**What to do**
Find all lines in the records that include the word "right", and copy them out.

--- Source information Enclosed Below ---

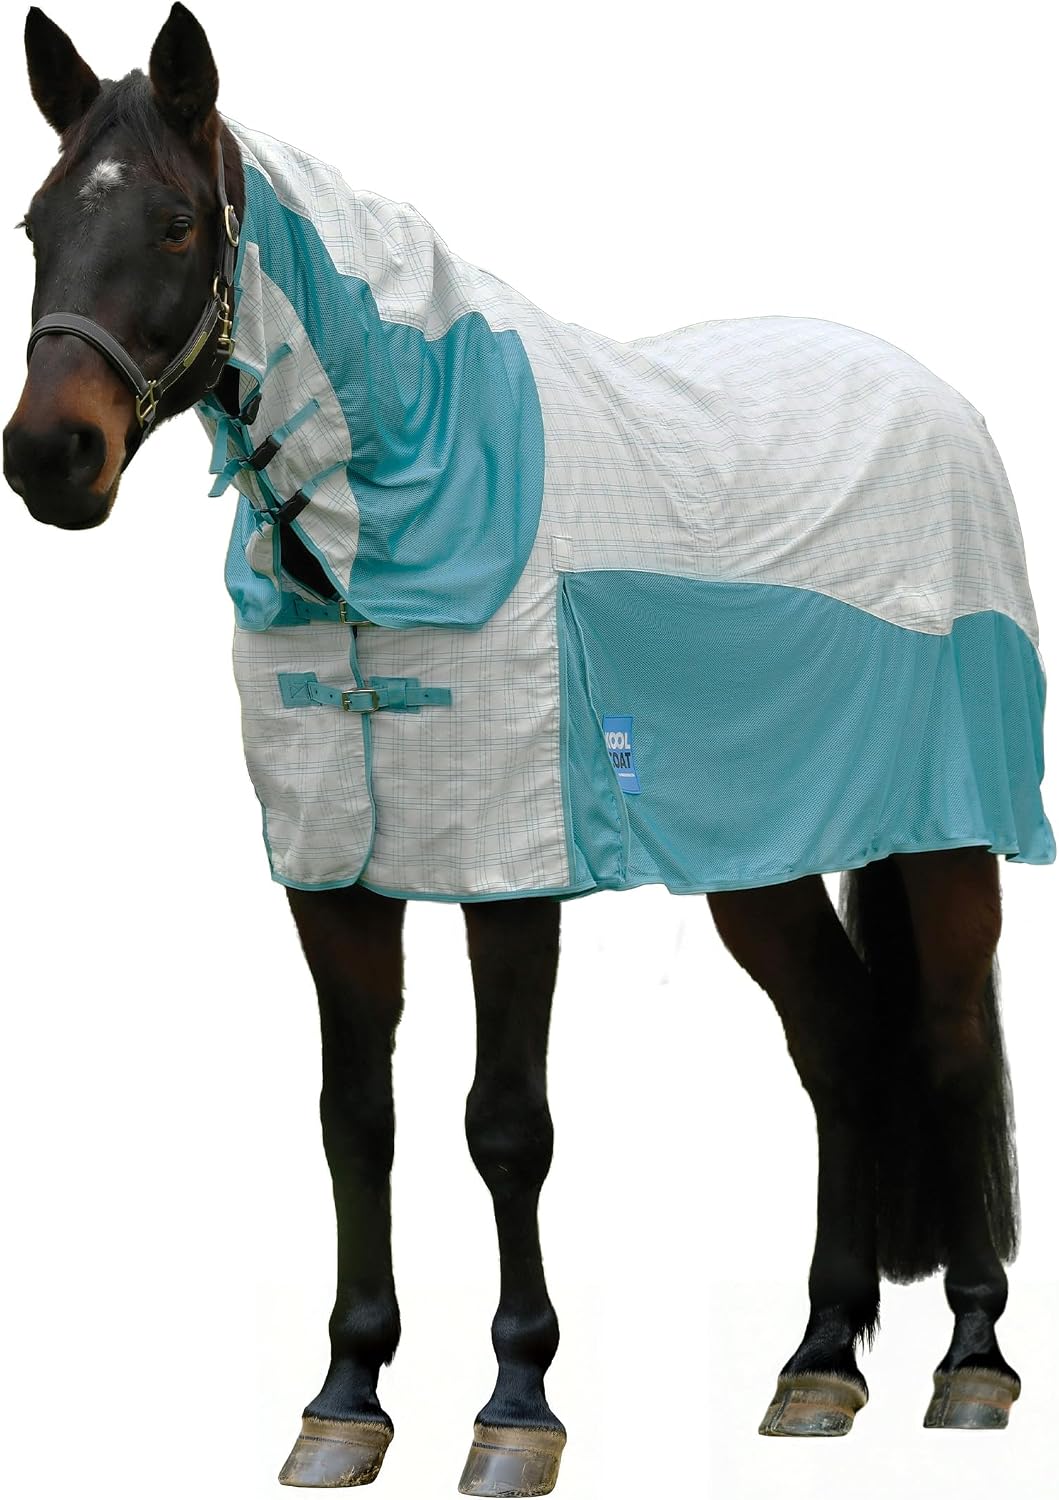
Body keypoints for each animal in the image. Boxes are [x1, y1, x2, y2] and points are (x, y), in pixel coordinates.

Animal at [4, 5, 1052, 1492]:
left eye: (170, 221)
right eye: (37, 222)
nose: (50, 458)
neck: (410, 475)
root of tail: (937, 399)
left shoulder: (505, 871)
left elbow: (505, 1125)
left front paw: (515, 1407)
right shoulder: (332, 878)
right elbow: (355, 1119)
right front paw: (345, 1398)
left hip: (948, 836)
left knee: (950, 1042)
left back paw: (969, 1363)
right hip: (760, 863)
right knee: (841, 1045)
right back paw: (815, 1366)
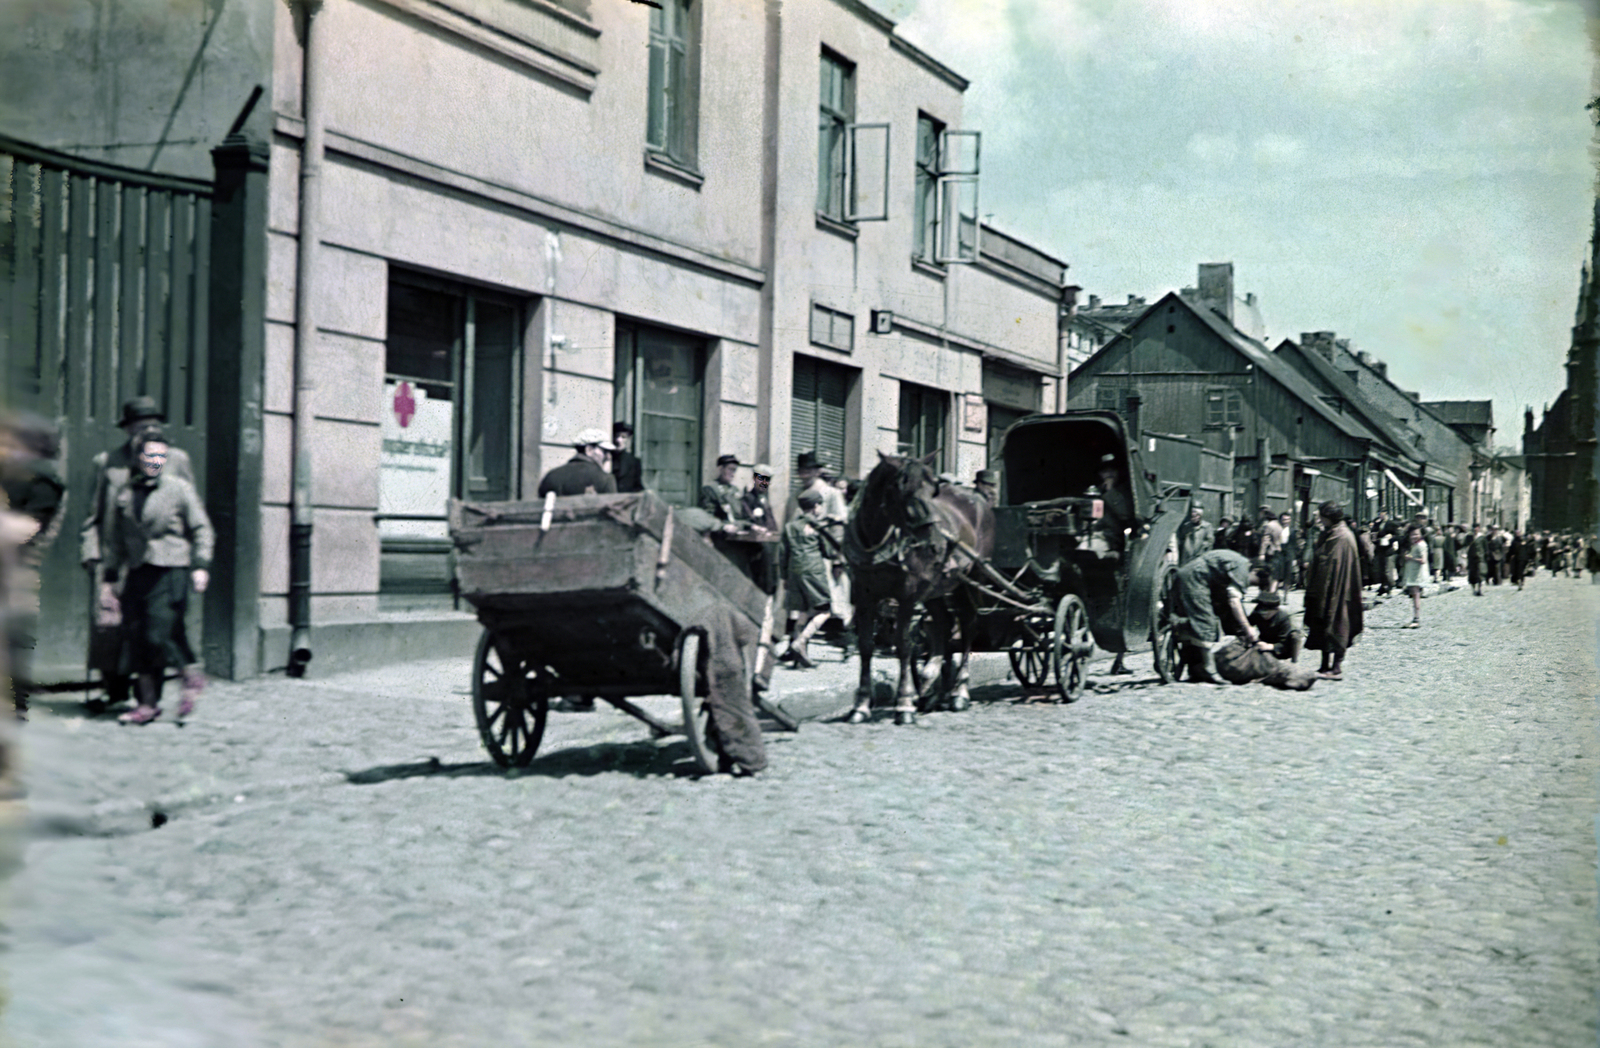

--- End of Enclosed Source information ---

**Task response**
right eye: (37, 222)
right shoulder: (332, 878)
right elbow: (355, 1119)
right front paw: (345, 1398)
right hip: (760, 863)
right knee: (841, 1045)
right back paw: (815, 1366)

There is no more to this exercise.